======== Data to process

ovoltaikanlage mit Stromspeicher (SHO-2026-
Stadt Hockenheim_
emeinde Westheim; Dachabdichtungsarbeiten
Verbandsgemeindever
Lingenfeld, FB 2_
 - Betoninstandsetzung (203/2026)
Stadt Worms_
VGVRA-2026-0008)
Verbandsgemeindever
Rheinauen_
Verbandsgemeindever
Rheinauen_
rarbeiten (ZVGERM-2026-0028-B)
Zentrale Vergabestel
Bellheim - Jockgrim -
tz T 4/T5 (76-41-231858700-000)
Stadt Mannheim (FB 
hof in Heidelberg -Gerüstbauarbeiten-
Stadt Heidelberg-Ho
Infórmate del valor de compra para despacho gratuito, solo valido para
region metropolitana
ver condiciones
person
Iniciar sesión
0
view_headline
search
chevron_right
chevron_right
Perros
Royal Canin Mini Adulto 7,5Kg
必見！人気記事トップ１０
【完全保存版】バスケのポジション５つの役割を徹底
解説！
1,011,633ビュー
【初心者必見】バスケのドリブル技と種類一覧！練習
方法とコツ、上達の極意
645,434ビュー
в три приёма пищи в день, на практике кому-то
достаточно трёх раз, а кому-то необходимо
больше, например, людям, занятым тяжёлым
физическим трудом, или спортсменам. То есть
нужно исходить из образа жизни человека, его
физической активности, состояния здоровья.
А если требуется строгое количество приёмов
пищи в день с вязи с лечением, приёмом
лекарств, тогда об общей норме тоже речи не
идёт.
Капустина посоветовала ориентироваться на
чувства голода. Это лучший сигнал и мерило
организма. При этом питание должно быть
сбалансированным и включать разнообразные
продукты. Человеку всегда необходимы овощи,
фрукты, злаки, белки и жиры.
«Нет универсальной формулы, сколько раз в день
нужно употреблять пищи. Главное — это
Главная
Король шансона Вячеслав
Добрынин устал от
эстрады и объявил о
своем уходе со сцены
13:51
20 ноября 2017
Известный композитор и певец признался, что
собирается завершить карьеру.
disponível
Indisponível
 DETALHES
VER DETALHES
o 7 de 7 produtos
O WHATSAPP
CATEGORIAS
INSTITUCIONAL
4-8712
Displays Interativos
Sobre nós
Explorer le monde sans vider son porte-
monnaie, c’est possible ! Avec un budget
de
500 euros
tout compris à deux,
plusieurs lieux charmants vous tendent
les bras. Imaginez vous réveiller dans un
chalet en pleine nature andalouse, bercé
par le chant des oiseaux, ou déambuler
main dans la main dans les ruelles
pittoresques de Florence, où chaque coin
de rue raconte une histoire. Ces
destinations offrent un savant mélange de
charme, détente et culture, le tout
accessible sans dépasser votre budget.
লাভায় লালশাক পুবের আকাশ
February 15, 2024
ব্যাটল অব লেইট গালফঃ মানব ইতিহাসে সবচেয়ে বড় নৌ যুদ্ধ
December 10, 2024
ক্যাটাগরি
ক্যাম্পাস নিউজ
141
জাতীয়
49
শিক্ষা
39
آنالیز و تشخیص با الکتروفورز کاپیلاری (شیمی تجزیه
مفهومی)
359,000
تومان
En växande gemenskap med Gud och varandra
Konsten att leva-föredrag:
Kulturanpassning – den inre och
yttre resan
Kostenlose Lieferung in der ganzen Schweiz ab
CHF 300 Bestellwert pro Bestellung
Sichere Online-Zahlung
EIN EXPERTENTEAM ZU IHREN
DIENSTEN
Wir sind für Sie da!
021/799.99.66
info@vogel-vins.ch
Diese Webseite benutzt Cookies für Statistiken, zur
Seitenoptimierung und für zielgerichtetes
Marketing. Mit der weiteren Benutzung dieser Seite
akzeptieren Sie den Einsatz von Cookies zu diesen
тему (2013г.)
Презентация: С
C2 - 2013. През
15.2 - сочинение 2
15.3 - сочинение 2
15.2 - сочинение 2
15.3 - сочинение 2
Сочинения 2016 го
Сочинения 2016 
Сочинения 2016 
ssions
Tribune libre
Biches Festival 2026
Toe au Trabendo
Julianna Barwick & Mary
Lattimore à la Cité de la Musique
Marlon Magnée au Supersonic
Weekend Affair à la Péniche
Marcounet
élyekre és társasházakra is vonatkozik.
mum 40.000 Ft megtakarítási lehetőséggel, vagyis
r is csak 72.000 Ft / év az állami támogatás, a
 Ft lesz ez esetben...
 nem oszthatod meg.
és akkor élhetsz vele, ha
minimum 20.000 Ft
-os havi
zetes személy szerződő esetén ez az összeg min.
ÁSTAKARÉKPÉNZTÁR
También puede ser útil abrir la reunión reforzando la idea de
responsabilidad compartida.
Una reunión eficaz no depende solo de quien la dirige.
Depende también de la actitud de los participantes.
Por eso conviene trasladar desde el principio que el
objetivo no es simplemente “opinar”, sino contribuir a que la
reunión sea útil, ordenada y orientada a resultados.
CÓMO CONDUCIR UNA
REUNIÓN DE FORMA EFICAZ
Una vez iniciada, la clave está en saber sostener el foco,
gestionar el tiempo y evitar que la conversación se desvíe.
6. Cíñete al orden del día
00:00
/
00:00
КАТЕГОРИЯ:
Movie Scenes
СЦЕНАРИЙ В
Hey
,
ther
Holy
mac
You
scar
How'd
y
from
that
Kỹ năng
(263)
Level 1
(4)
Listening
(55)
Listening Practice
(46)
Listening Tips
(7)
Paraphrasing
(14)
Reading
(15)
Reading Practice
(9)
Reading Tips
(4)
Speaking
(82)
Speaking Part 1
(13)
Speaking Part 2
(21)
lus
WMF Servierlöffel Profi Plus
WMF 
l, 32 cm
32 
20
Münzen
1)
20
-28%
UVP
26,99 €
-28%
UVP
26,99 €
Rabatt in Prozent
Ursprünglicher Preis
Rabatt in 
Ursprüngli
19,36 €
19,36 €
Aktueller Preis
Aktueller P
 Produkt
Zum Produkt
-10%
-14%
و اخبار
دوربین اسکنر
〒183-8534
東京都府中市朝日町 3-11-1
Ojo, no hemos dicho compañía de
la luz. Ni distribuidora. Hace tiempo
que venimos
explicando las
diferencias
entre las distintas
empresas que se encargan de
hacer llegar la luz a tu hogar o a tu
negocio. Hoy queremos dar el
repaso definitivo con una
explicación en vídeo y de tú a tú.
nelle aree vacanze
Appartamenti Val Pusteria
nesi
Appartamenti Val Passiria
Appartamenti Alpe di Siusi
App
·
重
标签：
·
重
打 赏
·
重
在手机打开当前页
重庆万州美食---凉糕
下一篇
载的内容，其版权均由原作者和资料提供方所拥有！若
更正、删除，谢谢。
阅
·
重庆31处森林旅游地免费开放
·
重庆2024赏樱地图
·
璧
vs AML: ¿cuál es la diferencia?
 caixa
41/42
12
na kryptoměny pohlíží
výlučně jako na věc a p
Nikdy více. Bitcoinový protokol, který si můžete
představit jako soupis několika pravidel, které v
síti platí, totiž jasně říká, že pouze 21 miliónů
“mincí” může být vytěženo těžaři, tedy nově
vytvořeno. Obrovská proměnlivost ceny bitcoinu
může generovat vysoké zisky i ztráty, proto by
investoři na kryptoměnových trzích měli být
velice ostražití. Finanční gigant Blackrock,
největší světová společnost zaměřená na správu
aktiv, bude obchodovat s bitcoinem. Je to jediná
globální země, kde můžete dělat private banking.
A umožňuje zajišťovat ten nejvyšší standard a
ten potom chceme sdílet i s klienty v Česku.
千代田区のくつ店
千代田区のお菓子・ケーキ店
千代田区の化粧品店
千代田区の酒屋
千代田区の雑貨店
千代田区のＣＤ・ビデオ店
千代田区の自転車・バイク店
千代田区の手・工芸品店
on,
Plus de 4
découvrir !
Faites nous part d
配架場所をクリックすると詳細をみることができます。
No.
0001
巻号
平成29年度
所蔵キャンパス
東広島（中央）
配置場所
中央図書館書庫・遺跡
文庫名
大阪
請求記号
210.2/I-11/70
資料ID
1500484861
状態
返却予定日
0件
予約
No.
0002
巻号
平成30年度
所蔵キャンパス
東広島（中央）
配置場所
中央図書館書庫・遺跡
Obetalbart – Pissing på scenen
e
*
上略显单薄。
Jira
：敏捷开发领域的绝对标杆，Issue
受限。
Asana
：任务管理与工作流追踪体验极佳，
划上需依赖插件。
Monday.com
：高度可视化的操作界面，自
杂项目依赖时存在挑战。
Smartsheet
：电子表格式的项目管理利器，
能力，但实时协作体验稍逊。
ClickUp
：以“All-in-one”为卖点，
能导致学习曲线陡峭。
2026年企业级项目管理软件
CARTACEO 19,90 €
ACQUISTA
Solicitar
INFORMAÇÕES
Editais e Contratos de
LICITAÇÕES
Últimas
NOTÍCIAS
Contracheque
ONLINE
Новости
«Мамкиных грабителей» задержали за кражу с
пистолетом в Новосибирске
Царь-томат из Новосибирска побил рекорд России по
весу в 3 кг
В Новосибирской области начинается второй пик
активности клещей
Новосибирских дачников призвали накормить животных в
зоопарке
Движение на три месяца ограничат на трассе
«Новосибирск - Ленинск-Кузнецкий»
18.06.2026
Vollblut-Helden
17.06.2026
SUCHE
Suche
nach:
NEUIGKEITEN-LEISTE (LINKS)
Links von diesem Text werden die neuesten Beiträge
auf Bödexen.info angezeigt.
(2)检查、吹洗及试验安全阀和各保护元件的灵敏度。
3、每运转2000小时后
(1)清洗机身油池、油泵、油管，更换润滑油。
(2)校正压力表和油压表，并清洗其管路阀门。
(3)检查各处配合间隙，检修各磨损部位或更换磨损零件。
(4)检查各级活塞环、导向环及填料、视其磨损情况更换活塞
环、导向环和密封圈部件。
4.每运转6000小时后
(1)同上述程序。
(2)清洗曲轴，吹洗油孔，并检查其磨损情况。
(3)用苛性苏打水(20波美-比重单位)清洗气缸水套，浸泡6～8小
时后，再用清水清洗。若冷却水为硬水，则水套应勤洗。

================

Transcribe, exactly as written, all lines of the entries above from the first to the one containing "Infórmate del valor", and no more.

ovoltaikanlage mit Stromspeicher (SHO-2026-
Stadt Hockenheim_
emeinde Westheim; Dachabdichtungsarbeiten
Verbandsgemeindever
Lingenfeld, FB 2_
 - Betoninstandsetzung (203/2026)
Stadt Worms_
VGVRA-2026-0008)
Verbandsgemeindever
Rheinauen_
Verbandsgemeindever
Rheinauen_
rarbeiten (ZVGERM-2026-0028-B)
Zentrale Vergabestel
Bellheim - Jockgrim -
tz T 4/T5 (76-41-231858700-000)
Stadt Mannheim (FB 
hof in Heidelberg -Gerüstbauarbeiten-
Stadt Heidelberg-Ho
Infórmate del valor de compra para despacho gratuito, solo valido para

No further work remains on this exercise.